Etereo, fluttuante e atmosferico, il nuovo Chemtrails Over The Country Club è un disco fortemente nostalgico, che sviluppa in ogni canzone linee melodiche ariose e rigogliose armonie. Non ci sono artifici, però, nessuna costruzione complessa, ma un impianto espressivo, semmai, centrato sulla semplicità, lineare e diretto. Il disco si apre con White Dress, terzo singolo tratto dall’album, in cui Lana Del Rey dimostra di saper estrarre dalle sue potenti note basse un delizioso falsetto che sembra quasi evaporare nell’aria circostante, mentre il tono delicato, a tratti quasi afono, della voce, conferisce alla traccia una vulnerabilità che ne esalta la profondità e il pathos emotivo. Una canzone fortemente malinconica, che scivola in punta di dita su un pianoforte, evocando l’intensità espressiva di Cat Power, e raccontando i giorni lontani, in cui Lana, vestita di bianco, lavorava come cameriera a Orlando, Florida.

Non un inizio messo lì a caso. Anche in Chemtrails, infatti, il songwriting della Del Rey è come uno sguardo costantemente rivolto al passato, una peculiarità che da sempre, dagli esordi di Video Games, ha contraddistinto la sua sensibilità artistica sottilmente anacronistica. Tutto il disco è avvolto da diafane trame nostalgiche, in una sorta di ricerca del tempo perduto e irrecuperabile, in un continuo chiedersi quale sia il valore della propria arte e dove risieda la felicità, nella spensieratezza degli esordi o nell’eco mediatico della notorietà.  
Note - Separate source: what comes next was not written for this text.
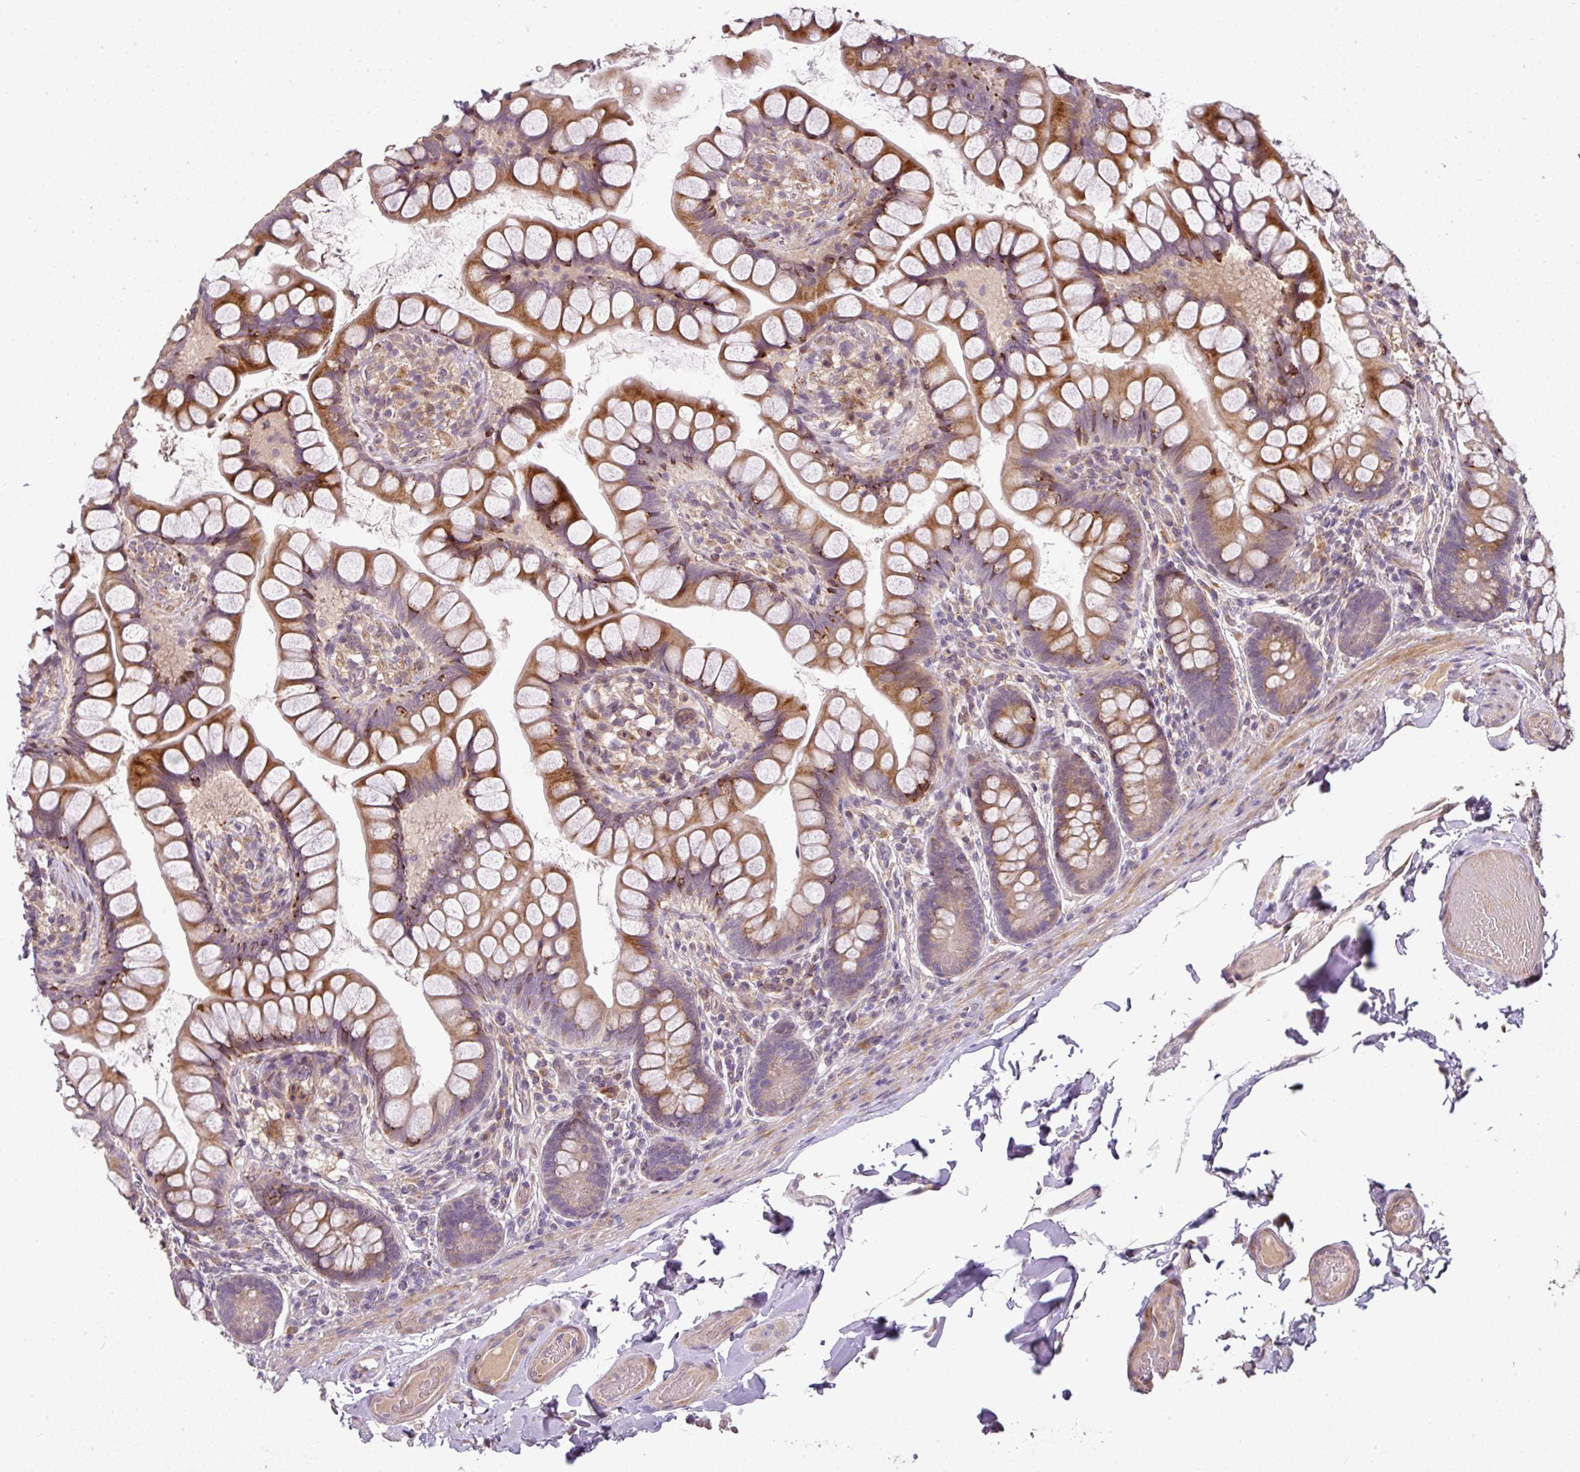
{"staining": {"intensity": "strong", "quantity": ">75%", "location": "cytoplasmic/membranous"}, "tissue": "small intestine", "cell_type": "Glandular cells", "image_type": "normal", "snomed": [{"axis": "morphology", "description": "Normal tissue, NOS"}, {"axis": "topography", "description": "Small intestine"}], "caption": "Immunohistochemical staining of normal human small intestine demonstrates >75% levels of strong cytoplasmic/membranous protein positivity in approximately >75% of glandular cells. The staining was performed using DAB (3,3'-diaminobenzidine), with brown indicating positive protein expression. Nuclei are stained blue with hematoxylin.", "gene": "SPCS3", "patient": {"sex": "male", "age": 70}}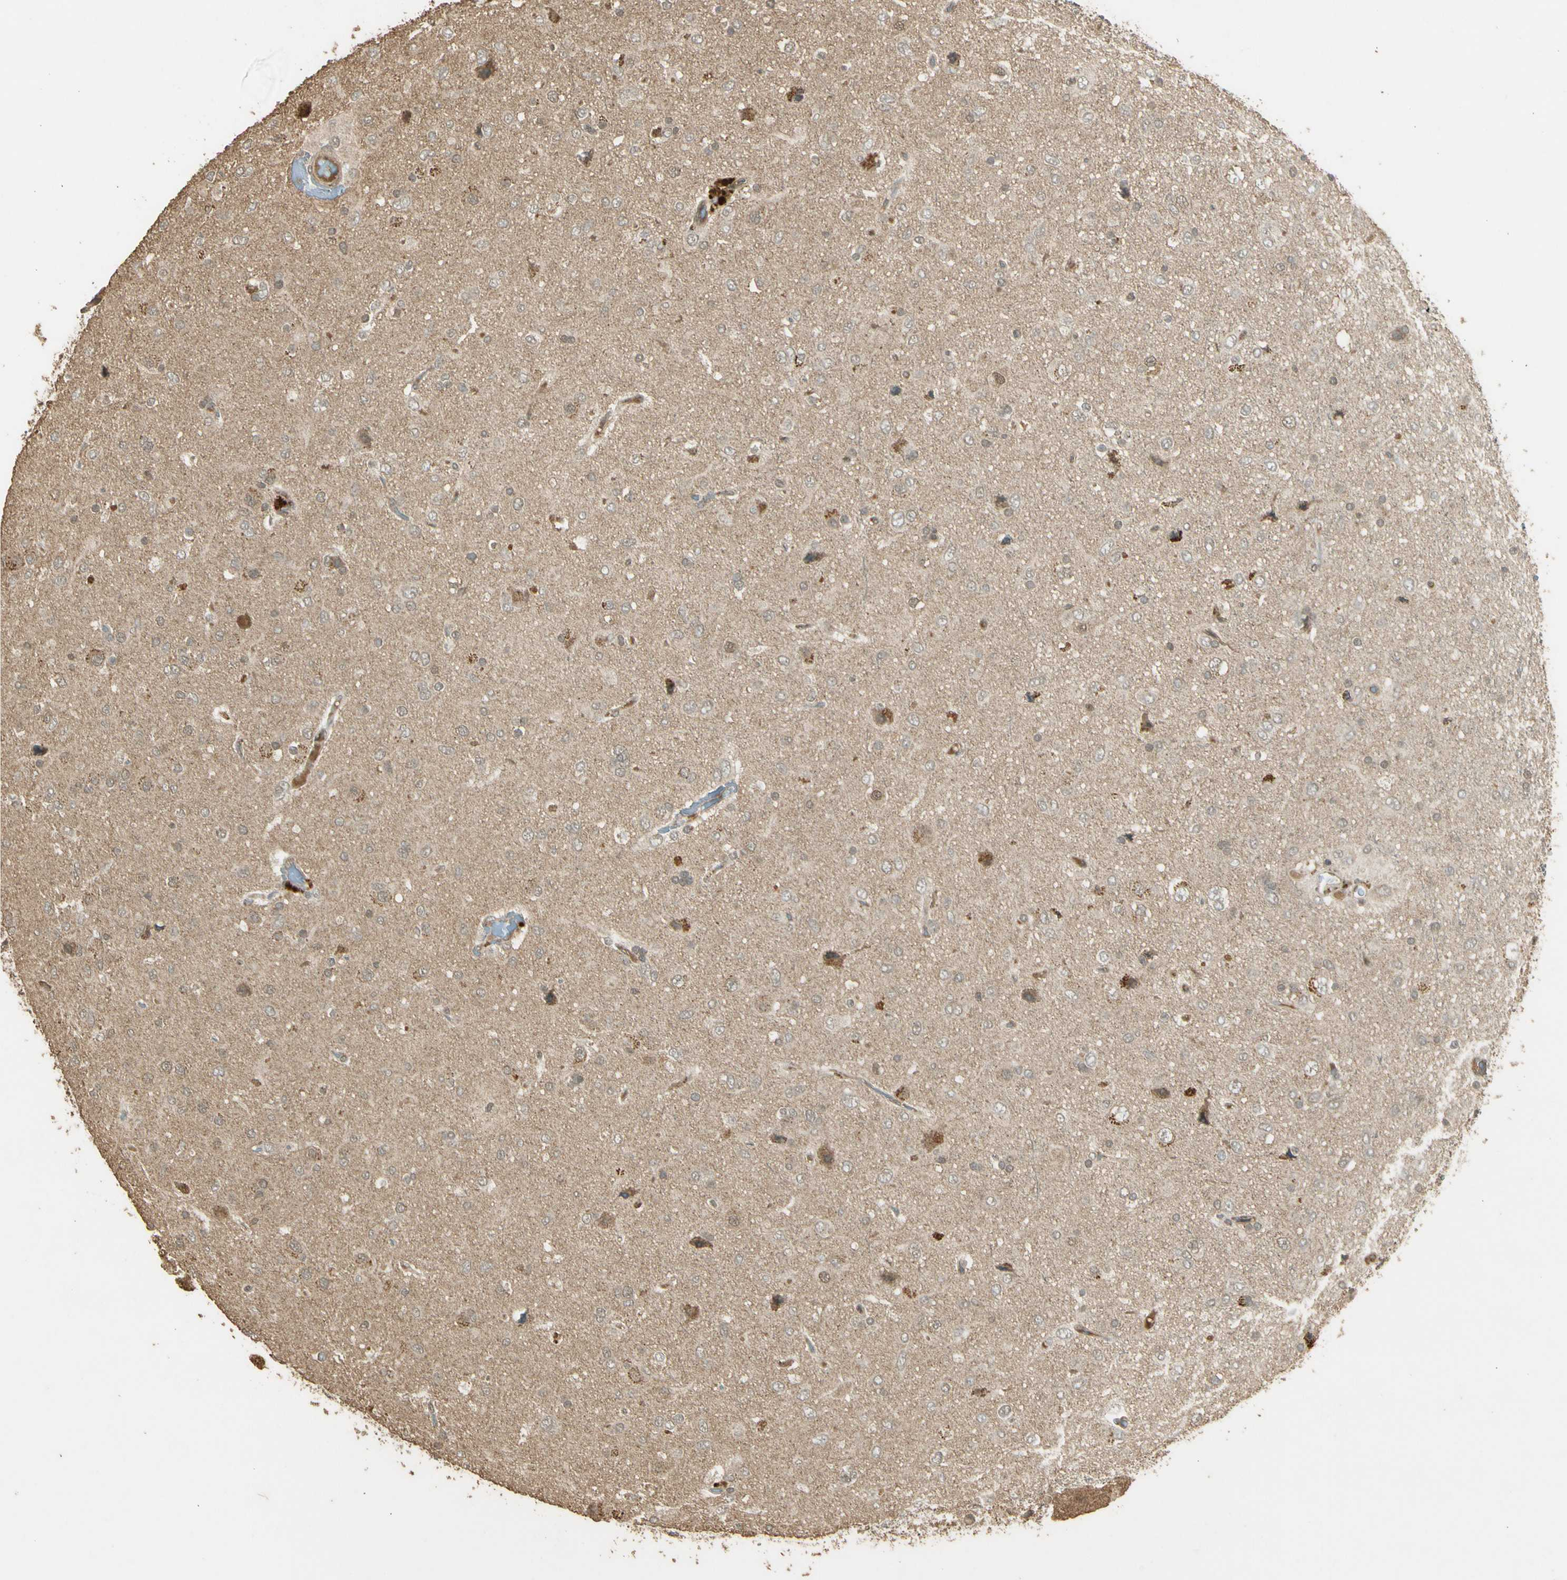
{"staining": {"intensity": "weak", "quantity": "25%-75%", "location": "nuclear"}, "tissue": "glioma", "cell_type": "Tumor cells", "image_type": "cancer", "snomed": [{"axis": "morphology", "description": "Glioma, malignant, Low grade"}, {"axis": "topography", "description": "Brain"}], "caption": "Low-grade glioma (malignant) stained with a protein marker reveals weak staining in tumor cells.", "gene": "GMEB2", "patient": {"sex": "male", "age": 77}}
Il tema della fama, una sorta di uomo nero che ruba il sonno e la pace, ritorna in Dark But Just A Game, in cui la voce morbidissima di Lana si appoggia su languidi arpeggi di dodici corde, e nei turbamenti del folk sommesso di Wild At Heart, amara riflessione sul tragico destino di molte star (il riferimento a Lady Diana è esplicito nel verso: “The cameras have flashes, they cause the car crashes”).

A fianco della Del Rey, opera nuovamente Jack Antonoff, che aveva co-prodotto Norman Fucking Rockwell, e la magia di quello strabiliante disco in qualche modo rivive anche qui, grazie alla peculiarità con cui il produttore dà spazio e sostanza alla splendida voce della cantante newyorkese. Quando il lavoro in tandem funziona, le atmosfere e le melodie riescono davvero a sorprendere, come una sorta di avvincente incantesimo, tanto che si può perdonare persino un momento un po' risaputo e sonnolento (Not All Who Wander Are Lost). Il resto, però, possiede un fascino irresistibile, e si ha la sensazione di fluttuare in un cosmo senza tempo, in cui il passato si confonde nel presente, in cui la modernità ha il sapore buono di cose antiche, di ricordi imprescindibili che fanno di questo disco una musica senza età, che si può collocare ovunque, senza che Chemtrails perda un grammo del suo incorporeo fascino.  

E’ questo, probabilmente, il motivo che ha spinto la Del Rey a chiosare l’album con una cover di For Free di Joni Mitchell (la canzone proviene dall'LP del 1970 di Mitchell Ladies of the Canyon): un rischio calcolato (la reinterpretazione è appassionata e rispettosa) che amplifica l’indeterminatezza temporale di cui è avvolta la scaletta e suggerisce un fil rouge tra anime affini, che, a distanza di mezzo secolo l’una dall’altra, si scoprono fragili di fronte alla caducità dell’arte e alle distorsioni della fama.

Il finale perfetto per un disco ipnotico, fascinoso e ricco di consapevolezza e toccanti riflessioni. Per un artista non è semplice bilanciare freschezza espressiva e coerenza stilistica, scartare l’autoreferenzialità e dimostrarsi credibile, senza essere ripetitivo. In tal senso, Lana Del Rey dimostra per l’ennesima volta di aver trovato una propria solida dimensione artistica e una chiave di lettura che, nella sua disarmante semplicità, non smette di essere avvincente, progredendo di disco in disco.